Second Circuit upholds sentencing based on acquitted conduct
The Second Circuit today in US v. Vaughn, No. 04-5136 (2d Cir. Dec. 1, 2005) (available here), rejects a number of constitutional challenges to post-Booker sentencing. Most disconcerting for those who hoped Blakely might produce a real change in sentencing procedures, the Second Circuit in Vaughn holds that “after Booker, a district court may sentence a defendant taking into account acquitted conduct.”
Here’s are some key sections of the acquitted conduct discussion (though every part of the Vaughn opinion has passages of interest for those closely following post-Booker sentencing law):
As we have stated recently and reiterate in this opinion, district courts remain statutorily obliged to calculate Guidelines ranges in the same manner as before Booker and to find facts relevant to sentencing by a preponderance of the evidence. See Garcia, 413 F.3d at 220 n.15; Crosby, 397 F.3d at 112. Consistent with that obligation, district courts may find facts relevant to sentencing by a preponderance of the evidence, even where the jury acquitted the defendant of that conduct, as long as the judge does not impose (1) a sentence in the belief that the Guidelines are mandatory, (2) a sentence that exceeds the statutory maximum authorized by the jury verdict, or (3) a mandatory minimum sentence under § 841(b) not authorized by the verdict….

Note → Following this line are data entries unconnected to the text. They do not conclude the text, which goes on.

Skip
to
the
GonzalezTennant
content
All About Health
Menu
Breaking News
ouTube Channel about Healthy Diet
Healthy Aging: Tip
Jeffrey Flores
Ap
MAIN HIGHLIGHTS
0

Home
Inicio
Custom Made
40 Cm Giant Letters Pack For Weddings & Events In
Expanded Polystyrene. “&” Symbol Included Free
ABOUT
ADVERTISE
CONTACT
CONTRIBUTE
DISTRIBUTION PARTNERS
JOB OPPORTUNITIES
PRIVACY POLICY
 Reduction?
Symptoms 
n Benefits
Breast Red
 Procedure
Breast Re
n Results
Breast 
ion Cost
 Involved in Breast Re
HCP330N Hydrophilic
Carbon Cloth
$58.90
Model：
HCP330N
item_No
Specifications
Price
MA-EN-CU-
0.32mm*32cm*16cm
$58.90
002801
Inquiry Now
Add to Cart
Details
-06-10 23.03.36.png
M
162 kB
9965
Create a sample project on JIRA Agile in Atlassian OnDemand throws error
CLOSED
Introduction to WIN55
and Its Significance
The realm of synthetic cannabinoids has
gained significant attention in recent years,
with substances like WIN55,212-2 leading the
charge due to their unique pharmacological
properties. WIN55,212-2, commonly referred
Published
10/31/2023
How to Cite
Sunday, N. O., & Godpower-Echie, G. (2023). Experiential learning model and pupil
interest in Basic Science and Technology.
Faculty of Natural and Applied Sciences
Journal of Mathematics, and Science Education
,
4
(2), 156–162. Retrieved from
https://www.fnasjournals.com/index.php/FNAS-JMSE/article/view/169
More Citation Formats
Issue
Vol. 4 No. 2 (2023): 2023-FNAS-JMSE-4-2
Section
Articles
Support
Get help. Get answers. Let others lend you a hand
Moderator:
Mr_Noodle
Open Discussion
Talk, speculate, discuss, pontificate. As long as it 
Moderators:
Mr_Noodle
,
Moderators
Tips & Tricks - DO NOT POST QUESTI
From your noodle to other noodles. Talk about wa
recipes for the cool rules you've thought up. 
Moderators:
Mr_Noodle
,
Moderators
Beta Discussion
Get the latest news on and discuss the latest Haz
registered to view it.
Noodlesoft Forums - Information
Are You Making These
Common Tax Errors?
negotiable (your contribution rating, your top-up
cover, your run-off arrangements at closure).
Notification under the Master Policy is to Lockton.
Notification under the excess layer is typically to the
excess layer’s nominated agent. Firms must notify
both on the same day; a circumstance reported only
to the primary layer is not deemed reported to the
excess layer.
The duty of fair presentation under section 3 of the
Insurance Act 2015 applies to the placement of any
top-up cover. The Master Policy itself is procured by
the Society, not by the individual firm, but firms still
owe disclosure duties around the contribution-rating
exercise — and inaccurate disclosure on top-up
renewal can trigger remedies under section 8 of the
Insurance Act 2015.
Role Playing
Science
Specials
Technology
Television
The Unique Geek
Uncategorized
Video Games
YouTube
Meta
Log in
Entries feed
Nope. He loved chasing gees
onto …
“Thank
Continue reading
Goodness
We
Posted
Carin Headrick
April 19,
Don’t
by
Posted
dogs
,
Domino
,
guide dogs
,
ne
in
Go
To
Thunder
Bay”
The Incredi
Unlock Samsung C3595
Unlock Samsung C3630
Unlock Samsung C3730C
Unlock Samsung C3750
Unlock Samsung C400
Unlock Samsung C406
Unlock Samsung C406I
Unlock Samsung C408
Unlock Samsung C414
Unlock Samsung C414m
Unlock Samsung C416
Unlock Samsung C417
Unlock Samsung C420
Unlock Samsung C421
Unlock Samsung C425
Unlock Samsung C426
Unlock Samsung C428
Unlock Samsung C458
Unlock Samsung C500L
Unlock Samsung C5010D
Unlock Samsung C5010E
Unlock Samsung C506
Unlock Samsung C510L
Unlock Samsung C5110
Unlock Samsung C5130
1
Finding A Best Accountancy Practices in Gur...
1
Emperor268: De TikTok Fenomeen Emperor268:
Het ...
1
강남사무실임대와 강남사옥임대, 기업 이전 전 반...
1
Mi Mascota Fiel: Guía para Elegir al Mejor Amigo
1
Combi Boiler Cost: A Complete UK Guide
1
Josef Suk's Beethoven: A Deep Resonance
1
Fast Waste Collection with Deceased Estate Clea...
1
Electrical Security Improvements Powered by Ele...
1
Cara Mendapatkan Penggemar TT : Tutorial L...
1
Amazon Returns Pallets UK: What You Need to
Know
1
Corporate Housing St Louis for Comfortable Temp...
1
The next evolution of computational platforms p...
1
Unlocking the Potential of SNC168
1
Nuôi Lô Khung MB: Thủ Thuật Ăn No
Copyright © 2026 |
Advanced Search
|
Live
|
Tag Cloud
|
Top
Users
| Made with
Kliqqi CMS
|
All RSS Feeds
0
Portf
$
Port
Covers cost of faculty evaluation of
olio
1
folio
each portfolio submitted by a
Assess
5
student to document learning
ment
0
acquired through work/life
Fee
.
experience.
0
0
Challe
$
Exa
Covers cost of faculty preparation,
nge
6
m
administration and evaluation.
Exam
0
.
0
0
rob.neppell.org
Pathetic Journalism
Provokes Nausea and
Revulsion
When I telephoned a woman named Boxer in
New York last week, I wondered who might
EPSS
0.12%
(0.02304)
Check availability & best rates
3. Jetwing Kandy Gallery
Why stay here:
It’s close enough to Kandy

On remand, the court is directed to consider all facts relevant to sentencing it determines to have been established by a preponderance of the evidence as it did pre-Booker, even those relating to acquitted conduct, consistent with its statutory obligation to consider the Guidelines. 18 U.S.C. § 3553(a)(4), (5). We restate, however, that while district courts may take into account acquitted conduct in calculating a defendant’s Guidelines range, they are not required to do so. Rather, district courts should consider the jury’s acquittal when assessing the weight and quality of the evidence presented by the prosecution and determining a reasonable sentence.
Long ago I explained in a series of posts (here are here and here) why I think, after Booker, beyond a reasonable doubt (and not preponderance of the evidence) should be the applicable standard of proof for disputed facts at federal sentencing. Critically, as detailed in those posts, Congress has never expressly provided by statute for preponderance to serve as the proof standard at federal sentencing. Consequently, it is just flat wrong for the Second Circuit to suggest that district courts are “statutorily obliged … to find facts relevant to sentencing by a preponderance of the evidence.” Tellingly, the Second Circuit can only cite to its own prior judicial decisions to support this (incorrect) assertion.
Followers of sentencing jurisprudence know how Watts first upheld the constitutionality of reliance on acquitted conduct and also understand why sentence enhancements based on acquitted conduct are still being approved by circuits after Booker. But is anyone really proud that our Constitution is being interpreted to allow defendants, after they are acquitted by a jury of their peers, to be imprisoned by the state for longer periods of time based on acquitted conduct? Would the Founders be proud of such an interpretation of their work?